- **SET PROBLEM 1**
In the records, copy out the lines from the one containing "Document page, 1241x1754 pixels." through the one containing "677, 1058, 1490]", both included, with no changes.

[START EXCERPT PROVIDED]

I also want to remind you that the Self-Care Dare 5 Day challenge for First Responders & Front line workers opens for registration next Tuesday morning, June 15th. Participants will receive daily videos talking through 5 key domains for self-care, bonus worksheets and tools to help personalize a plan, access to a private facebook group where we can connect, problem solve and celebrate, and fun prizes along the way to keep you motivated to do the work. If you know that your self-care game could use some work and you’ve been putting off focusing on it – this is a great time to join with some awesome people to do the work together. I really hope you’ll join us. We do have a waitlist that you can sign up on, on our podcast page – again, google Behind the Line Lindsay to find it – and you can sign up to get early access to registration.
Ok, let’s get into today’s topic. Today we are shifting gears from our series on Daring Leadership and we’re refocusing on front line families and the impact of front line work on the various relationships we have within our family system. During this series we are going to be talking about the impact of front line work on partnering, parenting, engaging as a family, and the toll over time. I know that this one is going to get real for a lot of you and I really hope that you’ll share this series with others, because I think that our families is where the work tends to hit us hard, and to some extent every front line worker can stand to benefit from the discussions we’re going to be having.

[END EXCERPT PROVIDED]
[START RAW RECORDS]

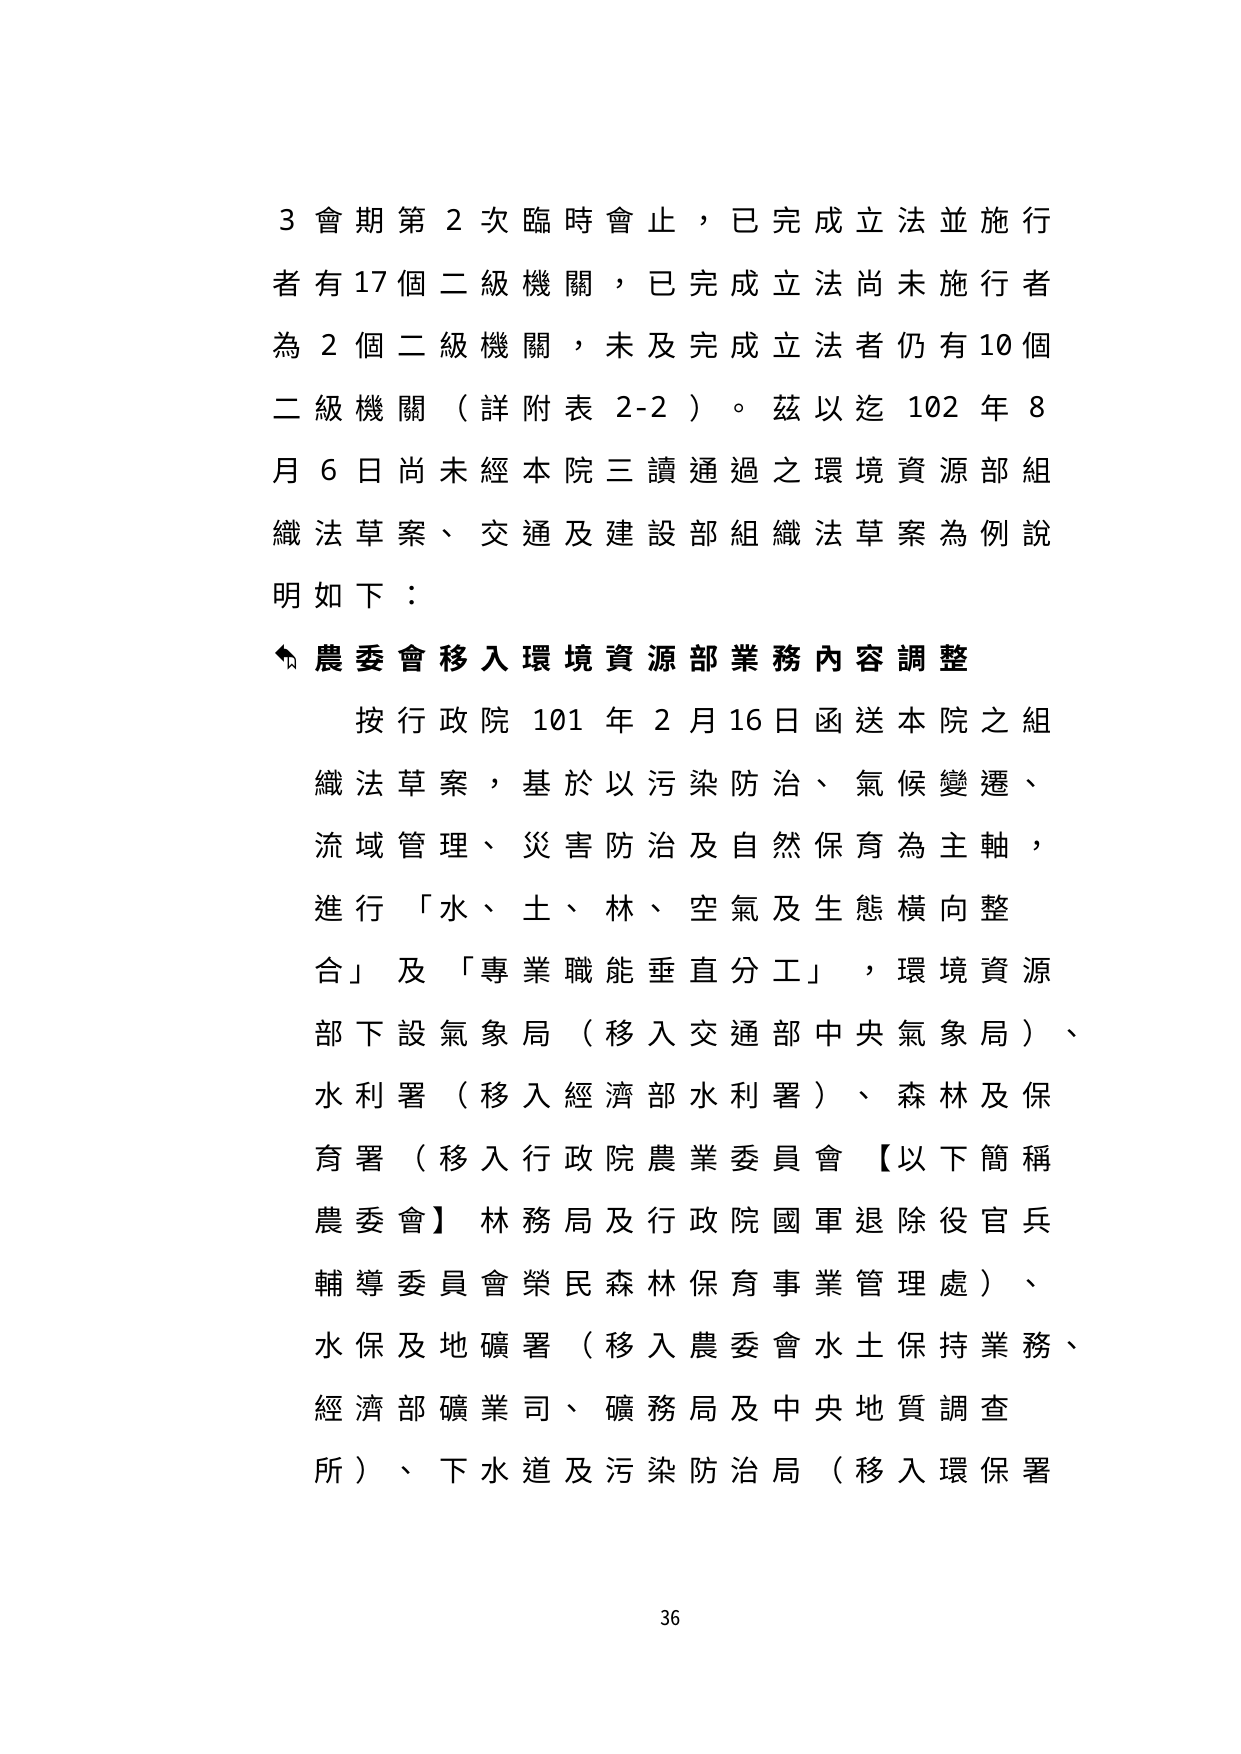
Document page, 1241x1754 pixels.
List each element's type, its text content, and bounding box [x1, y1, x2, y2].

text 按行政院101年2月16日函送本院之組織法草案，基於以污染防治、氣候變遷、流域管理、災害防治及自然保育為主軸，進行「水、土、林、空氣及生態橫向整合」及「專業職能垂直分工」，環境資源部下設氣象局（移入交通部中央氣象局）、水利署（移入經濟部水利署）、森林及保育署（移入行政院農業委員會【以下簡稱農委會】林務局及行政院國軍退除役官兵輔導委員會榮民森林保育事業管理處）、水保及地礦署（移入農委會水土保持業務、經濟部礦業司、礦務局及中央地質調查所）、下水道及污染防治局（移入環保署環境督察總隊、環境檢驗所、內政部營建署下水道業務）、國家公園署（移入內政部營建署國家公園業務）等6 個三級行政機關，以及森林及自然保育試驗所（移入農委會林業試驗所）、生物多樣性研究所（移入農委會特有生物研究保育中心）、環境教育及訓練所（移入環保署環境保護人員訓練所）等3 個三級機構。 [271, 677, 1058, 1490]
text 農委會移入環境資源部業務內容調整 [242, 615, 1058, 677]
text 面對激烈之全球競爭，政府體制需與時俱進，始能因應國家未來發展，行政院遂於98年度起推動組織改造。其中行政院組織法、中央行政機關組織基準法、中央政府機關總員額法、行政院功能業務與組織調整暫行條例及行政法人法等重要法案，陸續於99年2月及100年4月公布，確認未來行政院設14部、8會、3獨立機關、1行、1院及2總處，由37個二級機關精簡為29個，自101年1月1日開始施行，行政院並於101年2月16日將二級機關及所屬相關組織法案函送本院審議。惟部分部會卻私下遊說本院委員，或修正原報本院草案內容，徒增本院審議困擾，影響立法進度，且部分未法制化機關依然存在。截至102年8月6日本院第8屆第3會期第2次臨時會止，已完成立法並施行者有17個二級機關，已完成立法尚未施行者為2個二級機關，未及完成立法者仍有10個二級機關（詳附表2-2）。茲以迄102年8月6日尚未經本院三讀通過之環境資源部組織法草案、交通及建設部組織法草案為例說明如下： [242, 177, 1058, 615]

[END RAW RECORDS]
[START RAW RECORDS]

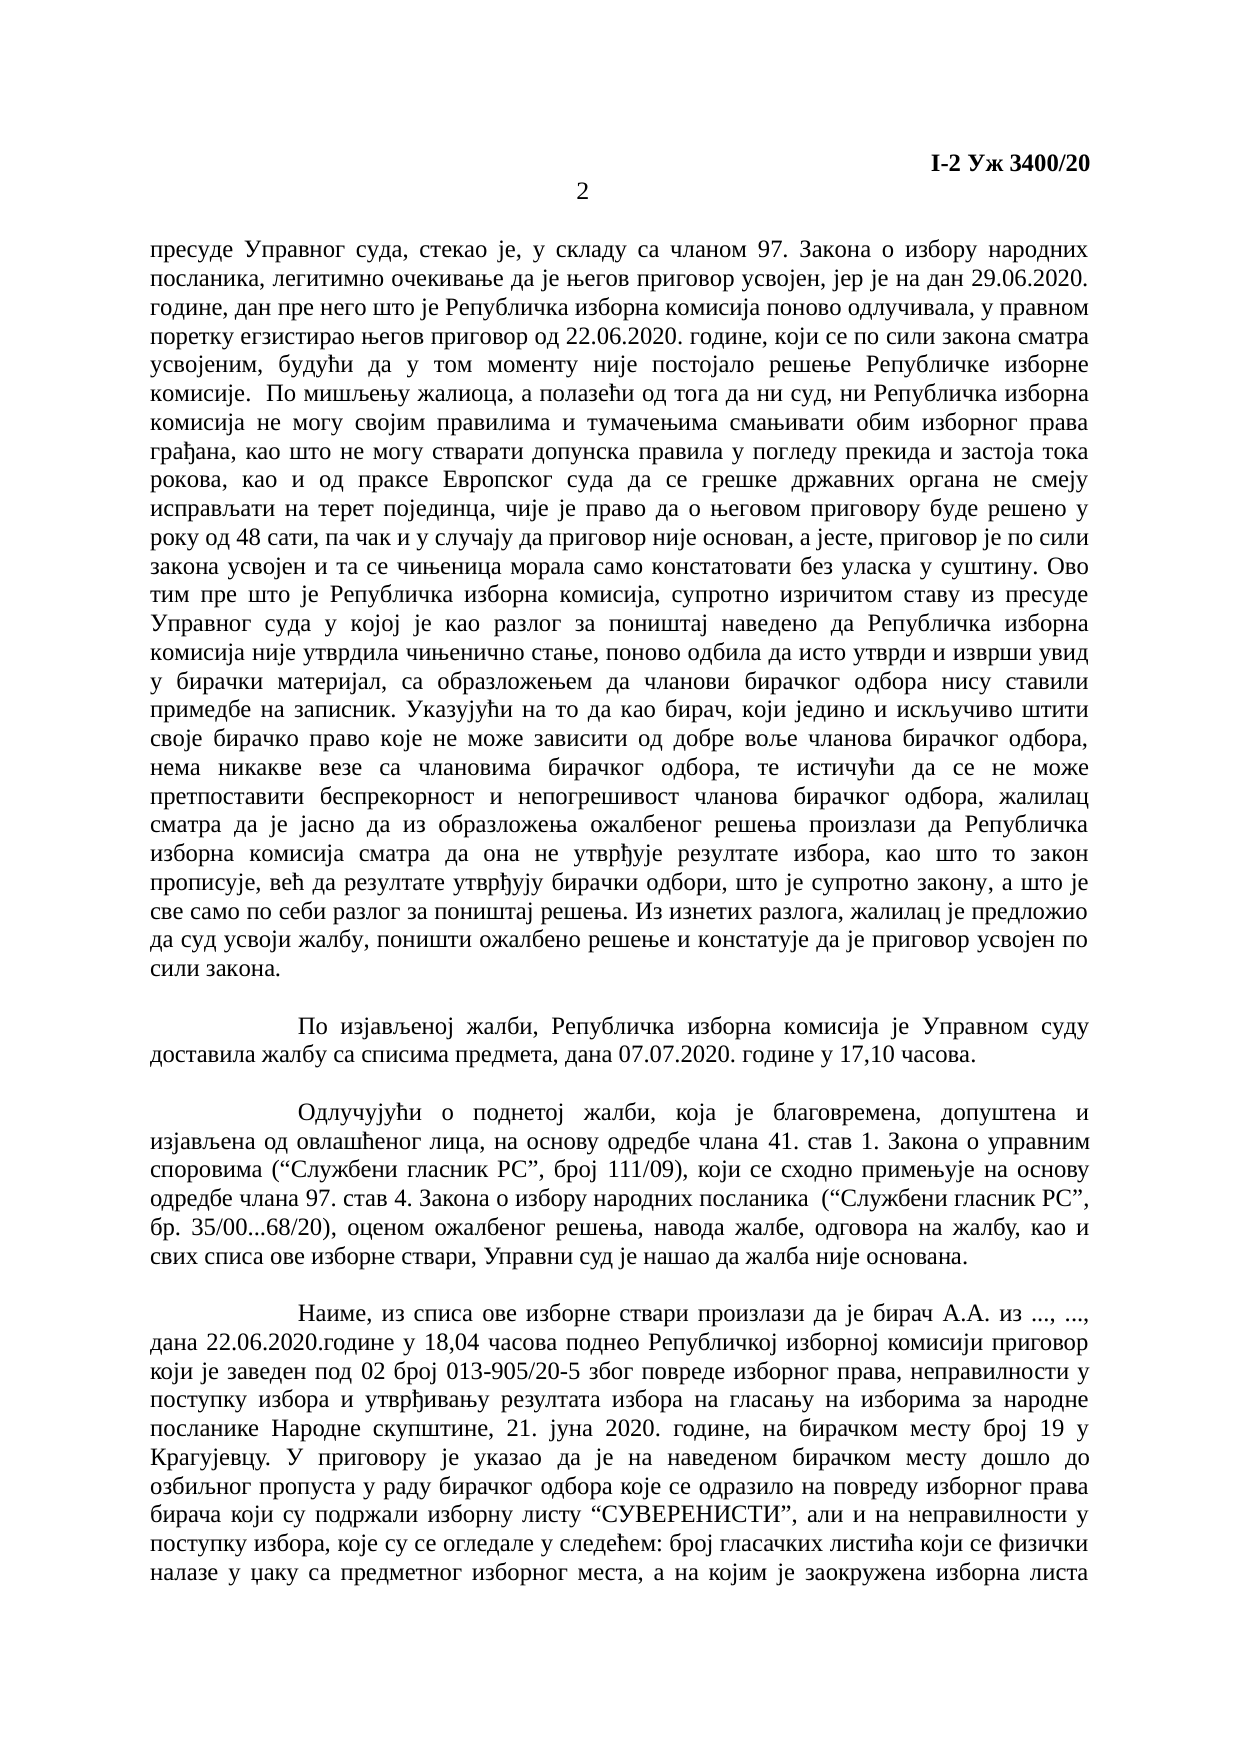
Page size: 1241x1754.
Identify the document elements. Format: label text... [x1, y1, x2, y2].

[END RAW RECORDS]

- **SET PROBLEM 2**
According to the excerpt, when does registration open for the Self-Care Dare 5 Day challenge?

- **TASK SOLUTION 1**
Document page, 1241x1754 pixels.
List each element's type, its text content, and bounding box [x1, y1, x2, y2].

text 按行政院101年2月16日函送本院之組織法草案，基於以污染防治、氣候變遷、流域管理、災害防治及自然保育為主軸，進行「水、土、林、空氣及生態橫向整合」及「專業職能垂直分工」，環境資源部下設氣象局（移入交通部中央氣象局）、水利署（移入經濟部水利署）、森林及保育署（移入行政院農業委員會【以下簡稱農委會】林務局及行政院國軍退除役官兵輔導委員會榮民森林保育事業管理處）、水保及地礦署（移入農委會水土保持業務、經濟部礦業司、礦務局及中央地質調查所）、下水道及污染防治局（移入環保署環境督察總隊、環境檢驗所、內政部營建署下水道業務）、國家公園署（移入內政部營建署國家公園業務）等6 個三級行政機關，以及森林及自然保育試驗所（移入農委會林業試驗所）、生物多樣性研究所（移入農委會特有生物研究保育中心）、環境教育及訓練所（移入環保署環境保護人員訓練所）等3 個三級機構。 [271, 677, 1058, 1490]

- **TASK SOLUTION 2**
Next Tuesday morning, June 15th.